State statutes dictate that a charter ordinance, needing approval of two-thirds of the council, would be required to create a city manager position. The council enacted an ordinance in 2006 to create the administrator position.

In his letter, Marsh addressed what he termed a recent "outcry by some" that the city needs an administrator to deal with "various issues" that have arisen.

"How soon do we forget!" he wrote, going on to say that a number of current issues and others yet to be addressed were created while the city had a director of general government and then an administrator from 1989 until last year. He said Vahlsing "did very little in resolving prior issues. ... In fact, we not only had to deal with them, but also with new issues he created." He did not elaborate on those issues.

Marsh told the Times he would not speak out about how the council should configure city government, but would help in his own way by gathering information about managers from surrounding cities, mentioning Whitewater, Lake Mills and Janesville as cities that have managers. He said he would like to have city managers talk to the council about the pros and cons.

"They should look in and see before they shut the door," Marsh said.

Marsh, in his letter, provides three configuration options.

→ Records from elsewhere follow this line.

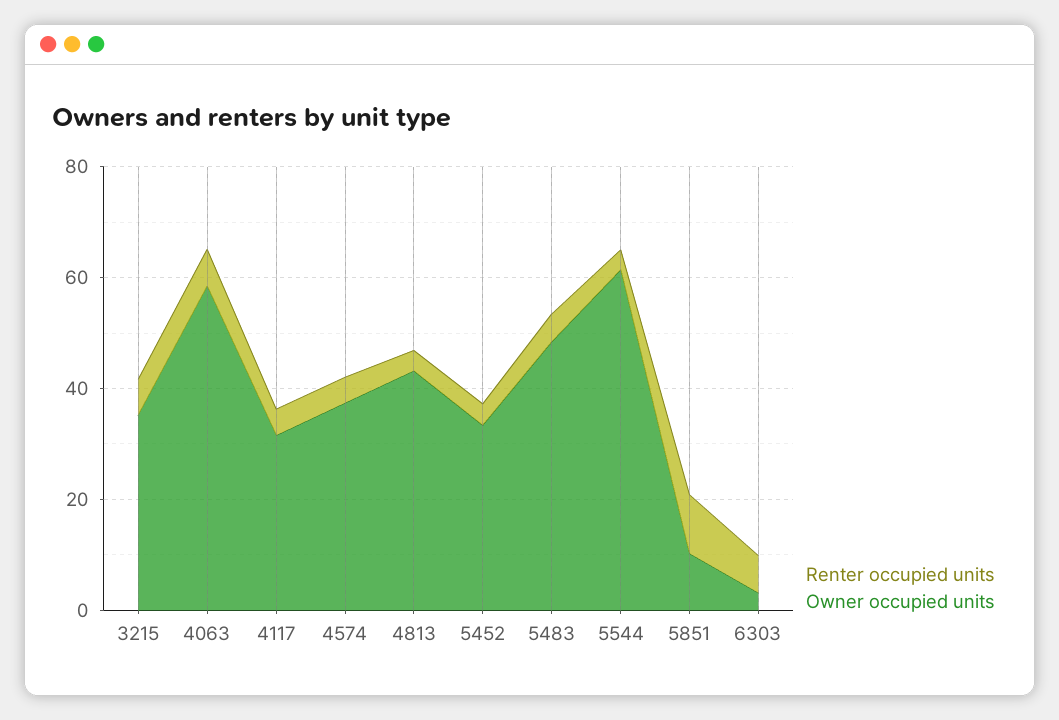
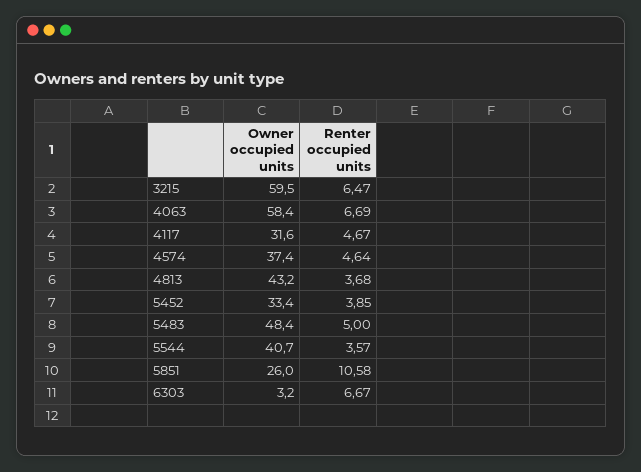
  {
    "Renter occupied units": {
      "3215": 6.47,
      "4063": 6.69,
      "4117": 4.67,
      "4574": 4.64,
      "4813": 3.68,
      "5452": 3.85,
      "5483": 5,
      "5544": 3.57,
      "5851": 10.58,
      "6303": 6.67
    },
    "Owner occupied units": {
-     "3215": 35,
+     "3215": 59.5,
      "4063": 58.4,
      "4117": 31.6,
      "4574": 37.4,
      "4813": 43.2,
      "5452": 33.4,
      "5483": 48.4,
-     "5544": 60,
+     "5544": 40.7,
-     "5851": 10,
+     "5851": 26,
      "6303": 3.2
    }
  }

The first is to hire an administrator or manager, which he says would require budgeting between $175,000 and $200,000. Among other things, he said "the individual will be an outsider" who will "take time to learn what our city really needs."

He also noted that the "life span" of an administrator was about five years, creating a loss of consistency between one administrator and another.

His second option is to hire a human resource position, which he said would be budgeted at around $70,000 to $80,000. The third option was to change the mayor's position to full-time and a four-year term, budgeting around $70,000 to $80,000.

"The mayor would already know what has gone on within our city and where it needs to go," he wrote. "He or she is a citizen of our city. Thus, has a vested interest in the outcome of decisions made by you." He said an elected mayor would have "no learning curve" and "no lapse in changeover from one to another."

"Do the math," Marsh wrote. "You can see it is more cost-effective not hiring an administrator and the City of Monroe has much more control over their destiny."

Marsh told the Times that the budget would limit the city's ability to hire an administrator. The city can't add money to its budget, he said, without violating state-mandated revenue caps.

He said cuts could be made, "but the cuts would be people, personnel."

Marsh believes council members first must talk about what they need from any person they hire for the position.

Marsh compared it to getting a bucket before filling it with water.

"This needs to be looked at and weighed. They need to decide exactly what they want in this position, and to really get done. Once they determine that, they can determine what form to get that accomplished," Marsh said.

In order for that to happen, Marsh thinks council members, and the community, need to keep their minds primed for creativity.

That means he shouldn't make any suggestions that could sway judgments, he said.

"We have to throw everything out on the table. We may not all agree, but we'll come together," he said with a smile.

Marsh finished his letter to aldermen with a plea. "Don't allow some individuals to take you back in time to what they would call the good old days."